Break Through the Blank Canvas
Staring at an empty design file trying to pick a starting color is its own kind of paralysis. You scroll through Dribbble, browse palette sites, look at your competitor’s website, and still can’t commit to anything. Sometimes you just need the universe to hand you a color.
Generate 1 to 20 random colors at once, with six style modes that keep the results usable instead of chaotic. Each color shows its HEX, RGB, and HSL values. Click to copy, or grab the whole batch.
Six Modes for Six Moods
Random: truly anything goes. No constraints on hue, saturation, or lightness. Pure chaos, which is sometimes exactly what you need.
Pastel: soft tones with moderate saturation and high lightness. Instantly usable for gentle UIs, baby shower invitations, that kind of thing.
Dark: deep, low-lightness colors. Moody backgrounds, dark mode palettes, dramatic card designs.
Vivid: high saturation at medium lightness. Bold, attention-grabbing. Illustrations, posters, accent elements.
Warm: hues constrained to the red-orange-yellow range. Cozy, energetic, appetizing (there’s a reason fast food brands use warm colors).
Cool: hues in the blue-green-purple range. Calm, professional, trustworthy.
The Right Way to Use Random Colors
Don’t take the whole batch and use all of them. Generate a set in the style you want, find the 2-3 colors that catch your eye, and use those as starting points for a proper palette. Take your favorite to the Palette Generator to build harmonious companions. Use the Tint & Shade Generator to create lighter and darker variations. The random color is the seed, the tools refine it into something intentional.
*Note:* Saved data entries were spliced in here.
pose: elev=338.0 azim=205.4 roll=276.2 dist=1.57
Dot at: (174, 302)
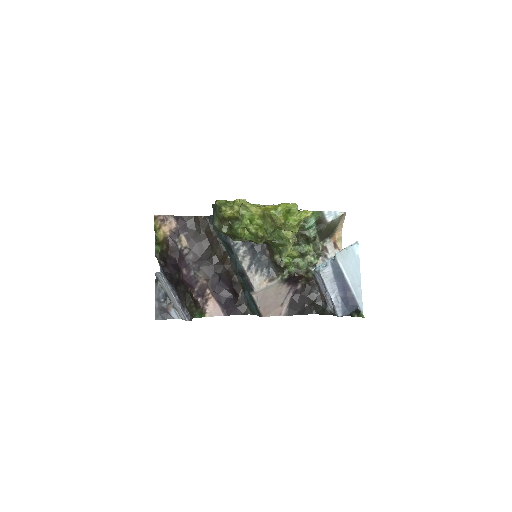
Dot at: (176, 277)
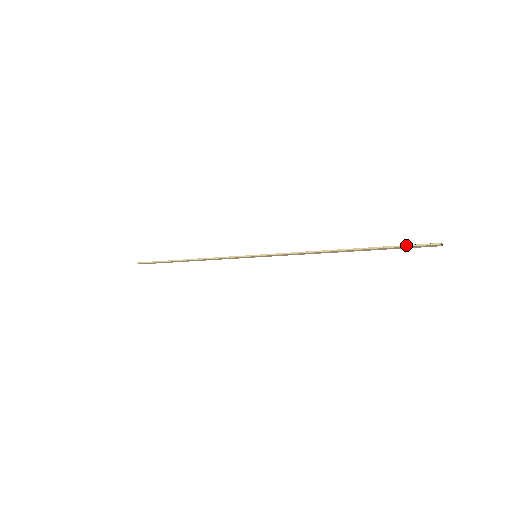
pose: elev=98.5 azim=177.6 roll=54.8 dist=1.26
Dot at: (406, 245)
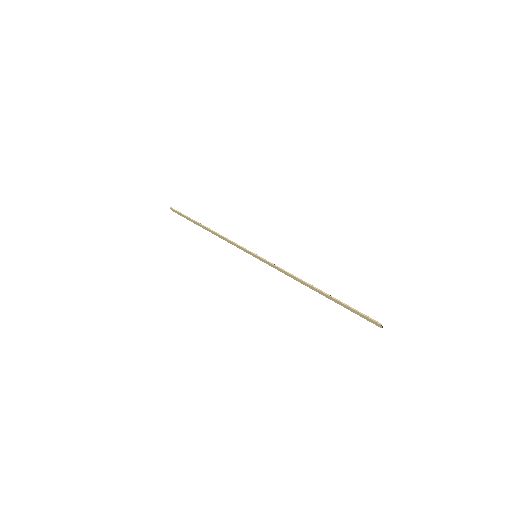
Dot at: occluded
That said, generative art is the exception. Creative coding projects, Processing sketches, p5.js experiments, those benefit from dumping a full batch of vivid or pastel colors into your algorithm and seeing what emerges.
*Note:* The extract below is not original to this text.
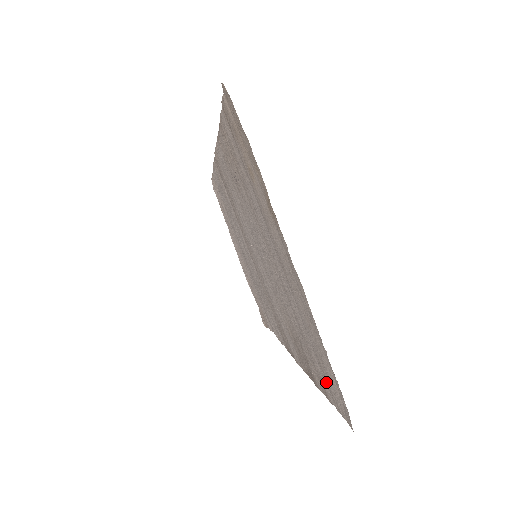
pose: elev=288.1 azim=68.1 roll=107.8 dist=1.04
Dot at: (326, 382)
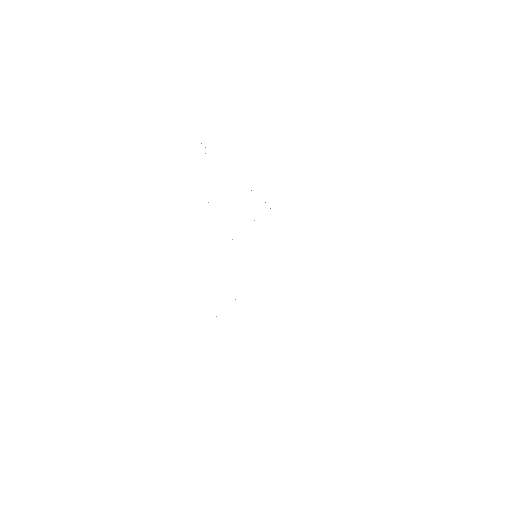
Dot at: occluded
Game developers use the warm/cool modes to establish environment palettes. Social media creators generate batches for branded post backgrounds. Rapid prototyping fills mockup wireframes with random colors to test layout balance before the real brand colors arrive.
Each click of Generate gives you a completely new set. The randomness is real, browser’s built-in random number generator with no seeding tricks.
The Color Picker lets you refine any generated color precisely. The Color Name Finder tells you what that random color is actually called. Everything runs in your browser.